Debate sobre a saúde pública no Brasil

Enviada em 17/10/2018

O contratualista John Locke afirmava que cabe ao Estado suprir os anseios da sociedade para alcançar o progresso. Todavia, quando se observa o debate sobre a saúde pública no governo brasileiro, verifica-se que esse ideal não é constatado desejavelmente. Dessa maneira, é imprescindível a análise e o aprofundamento dessa questão no que tange ao panorama econômico e social, a fim de buscar melhores perspectivas para o bem comum.

Sob esse viés, é indubitável que a saúde é um dos pilares para o desenvolvimento de uma nação, pois uma população empregada saudável reflete em disposição no trabalho e, consequentemente, mantêm a economia do país aquecida. No entanto, segundo o portal de notícias MV, de 1990 a 2010, a taxa de investimento na Saúde caiu vertiginosamente de 70% para 10,7% do orçamento público brasileiro. Assim, percebe-se que o Governo não está condizente com o ideal de John Locke de progresso e, como reflexo, a tendência é o aumento considerável de trabalhadores sem a condições de saúde para exercer as suas funções e contribuir para a economia da nação.

Somando a isso, apesar do artigo 2º da Constituição Federal do Brasil outorgar o dever ao Poder Público de prover os meios para o exercício pleno da saúde aos cidadãos, muitos indivíduos sofrem com a forma precária que esse direito é colocado em prática. Isto é, são hospitais superlotados, sucateados e com longas filas de espera para o uso de serviços básicos, como consultas e exames.
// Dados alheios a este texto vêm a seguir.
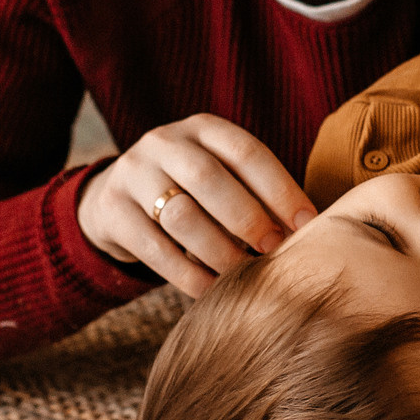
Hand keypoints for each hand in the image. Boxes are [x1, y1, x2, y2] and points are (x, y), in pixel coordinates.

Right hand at [75, 113, 317, 296]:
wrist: (116, 200)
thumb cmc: (192, 193)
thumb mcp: (221, 178)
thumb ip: (256, 194)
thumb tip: (306, 231)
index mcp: (202, 128)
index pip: (247, 152)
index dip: (280, 188)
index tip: (307, 224)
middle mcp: (164, 142)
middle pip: (209, 178)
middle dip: (248, 218)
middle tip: (274, 250)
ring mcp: (132, 174)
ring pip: (180, 216)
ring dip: (219, 251)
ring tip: (246, 274)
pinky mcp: (112, 211)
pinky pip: (155, 249)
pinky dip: (188, 275)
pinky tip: (212, 291)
Nesse sentido, além do aspecto prejudicial econômico, a falta de um sistema de saúde adequado afeta o direito constitucional dos cidadãos e, como também, a qualidade de vida, principalmente da população carente, a qual é a mais dependente desse aparelho público.

Portanto, já dizia Thomas Hobbes que é fundamental os governantes exercerem poder com o objetivo de coibir os males sociais. Logo, o quadro executivo do Brasil deve criar, por meio de debates e votações entre os representantes públicos, um valor percentual mínimo do orçamento nacional para o investimento na saúde, de forma a crescer anualmente conforme as necessidades do povo brasileiro. Ademais,  é importante o Ministério da Saúde, conceber uma comissão composta por profissionais da saúde e da economia, com a responsabilidade de pesquisar e destinar os recursos dos impostos na saúde pública, especialmente em locais onde há populações mais dependentes do serviço, a exemplo de comunidades e zonas rurais. Realizadas essas medidas, melhores perspectivas surgirão para o sumo bem da sociedade.